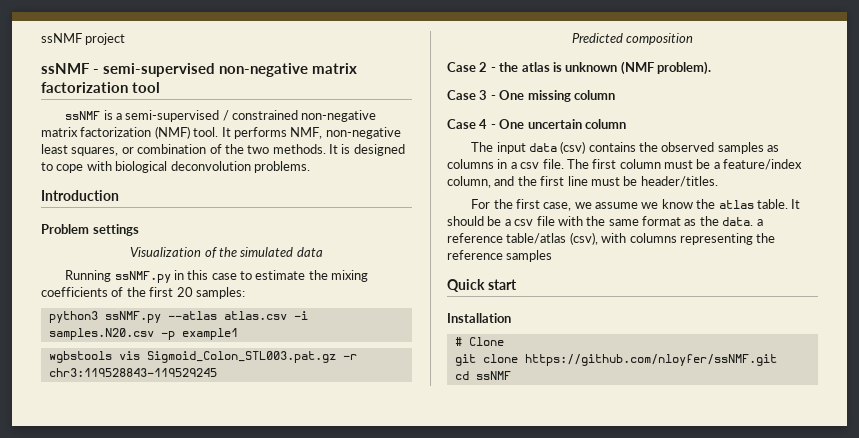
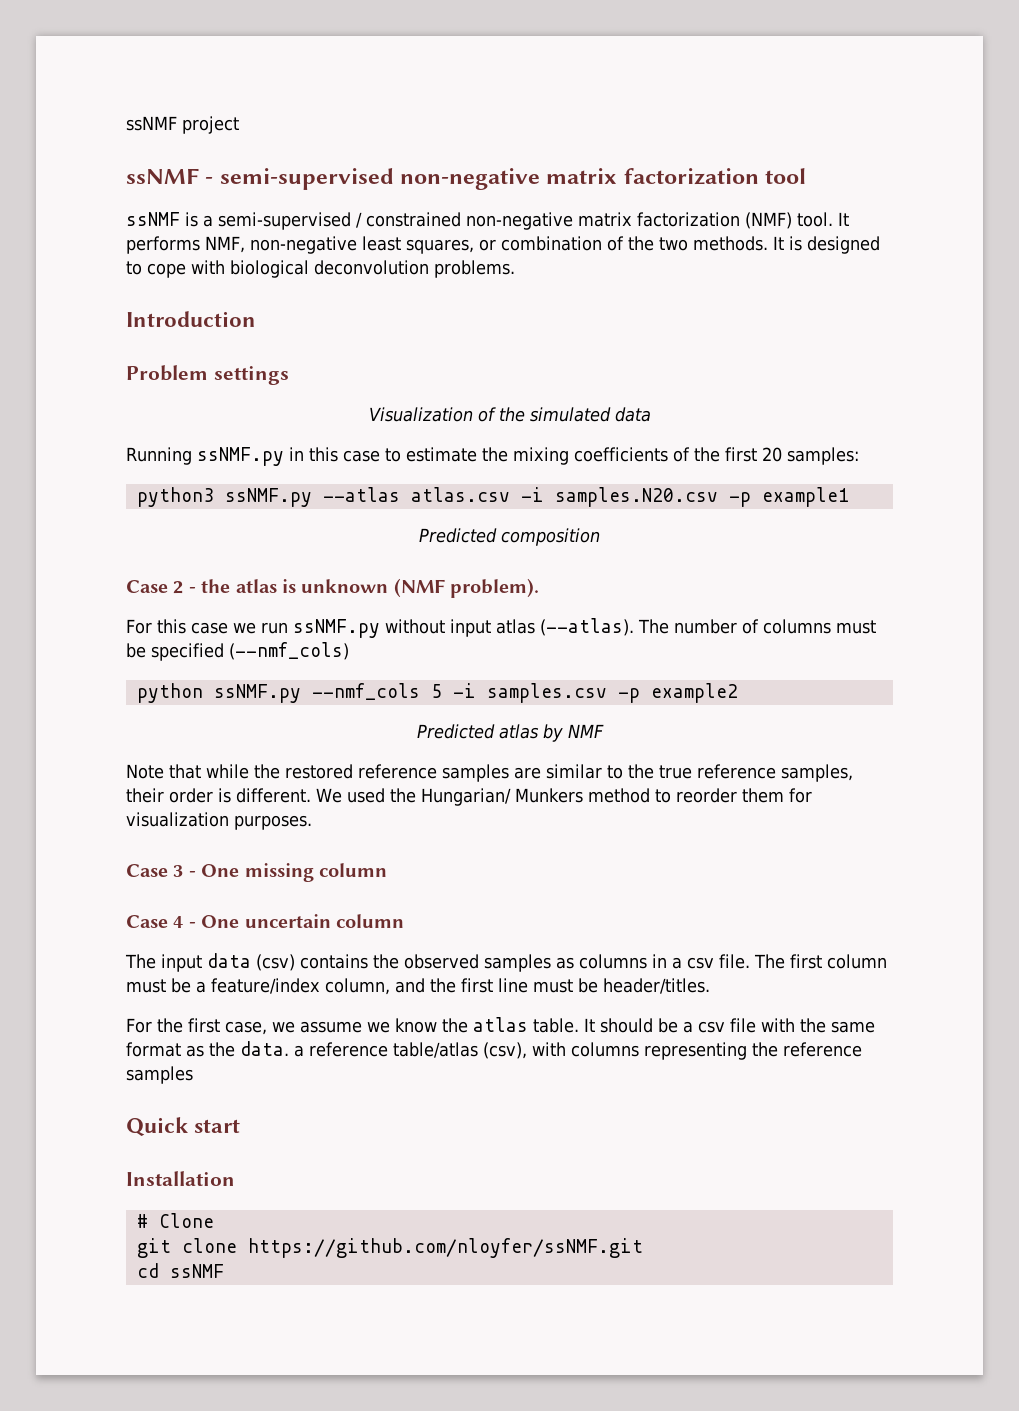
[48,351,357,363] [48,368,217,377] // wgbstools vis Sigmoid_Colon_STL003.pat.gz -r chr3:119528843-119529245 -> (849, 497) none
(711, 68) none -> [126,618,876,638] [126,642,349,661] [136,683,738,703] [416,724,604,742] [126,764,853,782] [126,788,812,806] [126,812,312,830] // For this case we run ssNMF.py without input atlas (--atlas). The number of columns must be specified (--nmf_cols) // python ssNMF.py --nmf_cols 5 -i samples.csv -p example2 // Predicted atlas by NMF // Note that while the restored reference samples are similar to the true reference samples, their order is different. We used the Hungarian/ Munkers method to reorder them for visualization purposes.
---
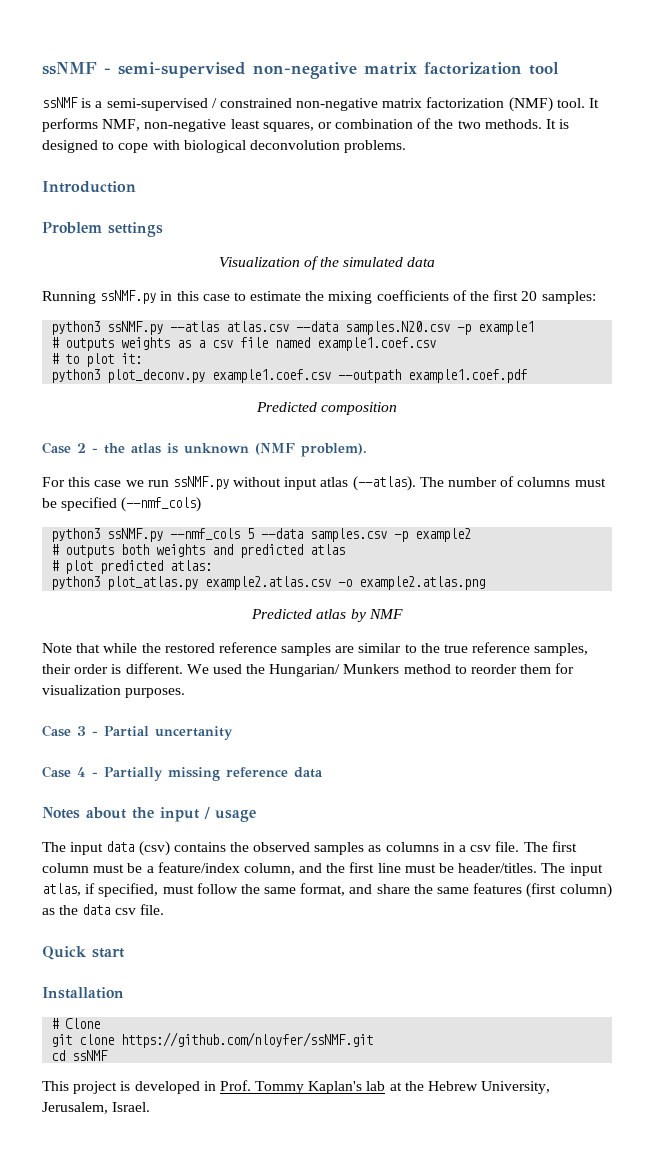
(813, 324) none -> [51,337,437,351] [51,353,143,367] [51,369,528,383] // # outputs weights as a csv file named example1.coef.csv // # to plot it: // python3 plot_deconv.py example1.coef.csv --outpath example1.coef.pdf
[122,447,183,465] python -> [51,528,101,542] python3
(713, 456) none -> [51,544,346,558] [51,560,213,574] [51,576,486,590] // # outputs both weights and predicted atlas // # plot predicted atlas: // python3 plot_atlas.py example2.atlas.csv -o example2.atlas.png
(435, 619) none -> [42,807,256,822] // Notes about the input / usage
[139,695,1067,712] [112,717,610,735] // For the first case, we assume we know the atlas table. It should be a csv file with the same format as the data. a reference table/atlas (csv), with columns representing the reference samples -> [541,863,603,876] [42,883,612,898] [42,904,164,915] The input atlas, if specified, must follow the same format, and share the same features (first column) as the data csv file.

* **REQUIREMENT**
Collect, from the material above, every line containing the word "reference".

* **ANSWER AREA**
(711, 68) none -> [126,618,876,638] [126,642,349,661] [136,683,738,703] [416,724,604,742] [126,764,853,782] [126,788,812,806] [126,812,312,830] // For this case we run ssNMF.py without input atlas (--atlas). The number of columns must be specified (--nmf_cols) // python ssNMF.py --nmf_cols 5 -i samples.csv -p example2 // Predicted atlas by NMF // Note that while the restored reference samples are similar to the true reference samples, their order is different. We used the Hungarian/ Munkers method to reorder them for visualization purposes.
[139,695,1067,712] [112,717,610,735] // For the first case, we assume we know the atlas table. It should be a csv file with the same format as the data. a reference table/atlas (csv), with columns representing the reference samples -> [541,863,603,876] [42,883,612,898] [42,904,164,915] The input atlas, if specified, must follow the same format, and share the same features (first column) as the data csv file.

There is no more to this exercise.